Matias Duarte: Der Gedanke hinter Androids Designsprache

Lukas Funk

Mit Version 4.0 und dem Holo UI begann für Android die Zeit der strukturierten, designbewussten Präsentation, welche sich in jüngster Vergangenheit mehr und mehr von geraden Linien auf schwarzem Hintergrund hin zu einer hellen, kartenbasierten Darstellung verändert. Matias Duarte, bekannt für seine extravaganten Hemden und als Chef-Designer von Android, erklärt im Interview den Gedanken dahinter.
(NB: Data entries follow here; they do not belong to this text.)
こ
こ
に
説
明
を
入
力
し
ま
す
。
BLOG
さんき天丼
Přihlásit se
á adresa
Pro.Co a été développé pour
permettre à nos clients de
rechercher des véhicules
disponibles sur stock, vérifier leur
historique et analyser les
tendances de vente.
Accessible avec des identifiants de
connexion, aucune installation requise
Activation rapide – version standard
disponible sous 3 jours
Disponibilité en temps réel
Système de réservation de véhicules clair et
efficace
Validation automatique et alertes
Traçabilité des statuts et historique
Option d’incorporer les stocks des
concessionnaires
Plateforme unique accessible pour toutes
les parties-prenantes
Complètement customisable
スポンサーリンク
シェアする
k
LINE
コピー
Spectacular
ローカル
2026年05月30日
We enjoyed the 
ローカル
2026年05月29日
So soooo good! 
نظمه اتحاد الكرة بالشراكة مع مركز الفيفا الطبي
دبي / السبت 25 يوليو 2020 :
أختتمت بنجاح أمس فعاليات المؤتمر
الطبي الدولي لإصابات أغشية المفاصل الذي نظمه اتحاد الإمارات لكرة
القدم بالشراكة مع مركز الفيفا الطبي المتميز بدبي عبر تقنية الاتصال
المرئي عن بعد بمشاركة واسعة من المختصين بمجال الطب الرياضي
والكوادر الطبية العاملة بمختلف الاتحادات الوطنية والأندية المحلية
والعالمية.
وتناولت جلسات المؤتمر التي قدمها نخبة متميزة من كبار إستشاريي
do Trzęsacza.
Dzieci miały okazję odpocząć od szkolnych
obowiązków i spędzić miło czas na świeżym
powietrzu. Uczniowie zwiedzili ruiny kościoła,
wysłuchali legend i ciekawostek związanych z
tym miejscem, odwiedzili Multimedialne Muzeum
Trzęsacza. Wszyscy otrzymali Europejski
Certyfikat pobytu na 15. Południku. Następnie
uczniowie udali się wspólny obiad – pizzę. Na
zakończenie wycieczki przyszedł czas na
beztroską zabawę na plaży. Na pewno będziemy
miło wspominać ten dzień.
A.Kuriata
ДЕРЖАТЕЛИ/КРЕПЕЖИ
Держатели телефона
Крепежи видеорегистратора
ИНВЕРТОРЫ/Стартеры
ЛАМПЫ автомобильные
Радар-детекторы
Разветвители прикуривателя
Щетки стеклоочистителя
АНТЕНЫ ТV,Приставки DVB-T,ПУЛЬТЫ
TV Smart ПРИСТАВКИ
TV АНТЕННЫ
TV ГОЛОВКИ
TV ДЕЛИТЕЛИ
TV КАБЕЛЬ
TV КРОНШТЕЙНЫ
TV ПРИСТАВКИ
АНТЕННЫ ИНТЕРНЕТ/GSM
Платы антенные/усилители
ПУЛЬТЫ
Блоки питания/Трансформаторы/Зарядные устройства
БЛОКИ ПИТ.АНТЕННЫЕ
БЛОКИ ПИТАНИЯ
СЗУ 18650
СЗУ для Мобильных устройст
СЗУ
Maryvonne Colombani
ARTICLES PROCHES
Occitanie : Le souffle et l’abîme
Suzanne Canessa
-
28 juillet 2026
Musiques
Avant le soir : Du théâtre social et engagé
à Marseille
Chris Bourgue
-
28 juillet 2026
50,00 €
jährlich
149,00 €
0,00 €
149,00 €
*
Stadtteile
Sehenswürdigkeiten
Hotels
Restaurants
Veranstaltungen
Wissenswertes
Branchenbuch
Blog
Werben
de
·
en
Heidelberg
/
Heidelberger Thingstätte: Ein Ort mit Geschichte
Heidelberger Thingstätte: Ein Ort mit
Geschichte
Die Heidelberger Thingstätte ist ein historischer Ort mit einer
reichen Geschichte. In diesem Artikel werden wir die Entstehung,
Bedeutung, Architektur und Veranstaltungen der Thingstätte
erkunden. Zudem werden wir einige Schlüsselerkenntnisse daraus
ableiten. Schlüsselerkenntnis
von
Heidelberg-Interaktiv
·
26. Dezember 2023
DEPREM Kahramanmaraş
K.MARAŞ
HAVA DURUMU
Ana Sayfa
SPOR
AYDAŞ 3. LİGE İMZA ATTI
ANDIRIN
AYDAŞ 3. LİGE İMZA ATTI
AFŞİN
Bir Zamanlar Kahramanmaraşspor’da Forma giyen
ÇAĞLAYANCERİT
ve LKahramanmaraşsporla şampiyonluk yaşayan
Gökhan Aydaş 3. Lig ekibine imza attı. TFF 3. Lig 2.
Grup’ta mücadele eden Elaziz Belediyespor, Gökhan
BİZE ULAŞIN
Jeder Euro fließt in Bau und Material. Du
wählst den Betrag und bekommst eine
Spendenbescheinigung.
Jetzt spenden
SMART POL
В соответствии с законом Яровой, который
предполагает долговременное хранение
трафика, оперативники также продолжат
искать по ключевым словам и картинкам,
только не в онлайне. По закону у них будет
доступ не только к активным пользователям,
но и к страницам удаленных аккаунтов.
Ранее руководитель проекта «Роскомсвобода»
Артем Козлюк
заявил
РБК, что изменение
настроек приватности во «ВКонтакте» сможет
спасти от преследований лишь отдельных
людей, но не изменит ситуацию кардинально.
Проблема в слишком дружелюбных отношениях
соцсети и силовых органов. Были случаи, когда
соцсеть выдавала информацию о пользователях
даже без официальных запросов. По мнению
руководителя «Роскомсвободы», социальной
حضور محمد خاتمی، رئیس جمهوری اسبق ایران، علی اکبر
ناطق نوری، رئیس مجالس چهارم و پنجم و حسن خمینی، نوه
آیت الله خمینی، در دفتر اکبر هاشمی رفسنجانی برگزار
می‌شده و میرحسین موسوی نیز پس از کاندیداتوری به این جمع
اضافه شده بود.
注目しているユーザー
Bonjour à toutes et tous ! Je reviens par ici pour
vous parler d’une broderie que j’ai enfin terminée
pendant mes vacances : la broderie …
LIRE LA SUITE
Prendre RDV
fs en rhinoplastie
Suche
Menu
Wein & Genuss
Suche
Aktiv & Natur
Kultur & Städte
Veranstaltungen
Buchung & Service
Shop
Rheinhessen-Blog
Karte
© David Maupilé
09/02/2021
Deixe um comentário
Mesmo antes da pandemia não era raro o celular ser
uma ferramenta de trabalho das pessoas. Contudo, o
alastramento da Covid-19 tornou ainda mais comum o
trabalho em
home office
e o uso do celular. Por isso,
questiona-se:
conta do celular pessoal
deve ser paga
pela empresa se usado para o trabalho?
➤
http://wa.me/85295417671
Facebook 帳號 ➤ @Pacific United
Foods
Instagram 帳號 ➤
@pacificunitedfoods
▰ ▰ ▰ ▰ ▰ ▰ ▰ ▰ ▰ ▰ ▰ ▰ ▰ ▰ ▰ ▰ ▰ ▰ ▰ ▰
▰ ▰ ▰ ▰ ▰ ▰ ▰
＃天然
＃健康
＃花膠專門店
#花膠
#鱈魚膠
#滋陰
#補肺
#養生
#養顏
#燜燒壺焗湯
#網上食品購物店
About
Bei der grafischen Gestaltung von Android 4.0 „Ice Cream Sandwich“ habe man sich, so beginnt Duarte, bewusst gegen einen exzessiven Skeuomorphismus entschieden, wie ihn Konkurrent Apple bei den Apps für iPhone und iPad bis einschließlich iOS 6 zelebrierte. Skeuomorphes Design, welches digitalen Designs durch grafische Gestaltung den Anschein ihrer Entsprechungen in der physischen Welt verleiht, etwa durch Ledertexturen, Metall- oder Papierstrukturen, verschenke auf dem Bildschirm tendenziell zu viel Platz. In der heutigen Zeit wisse jeder, wie er mit einem Computer umgehen kann, wodurch diese Metapher als funktionale Hilfestellung hinfällig sei.

Doch auch das flache („Flat“) Design, wie es Microsoft mit seiner Modern UI umsetzt, tendiere dazu, viel Platz für Weißraum zu reservieren, wodurch die Informationsdichte entsprechend abnehme. Dennoch orientiere sich Androids Grundsatz an klar strukturiertem Design mit moderner Typographie.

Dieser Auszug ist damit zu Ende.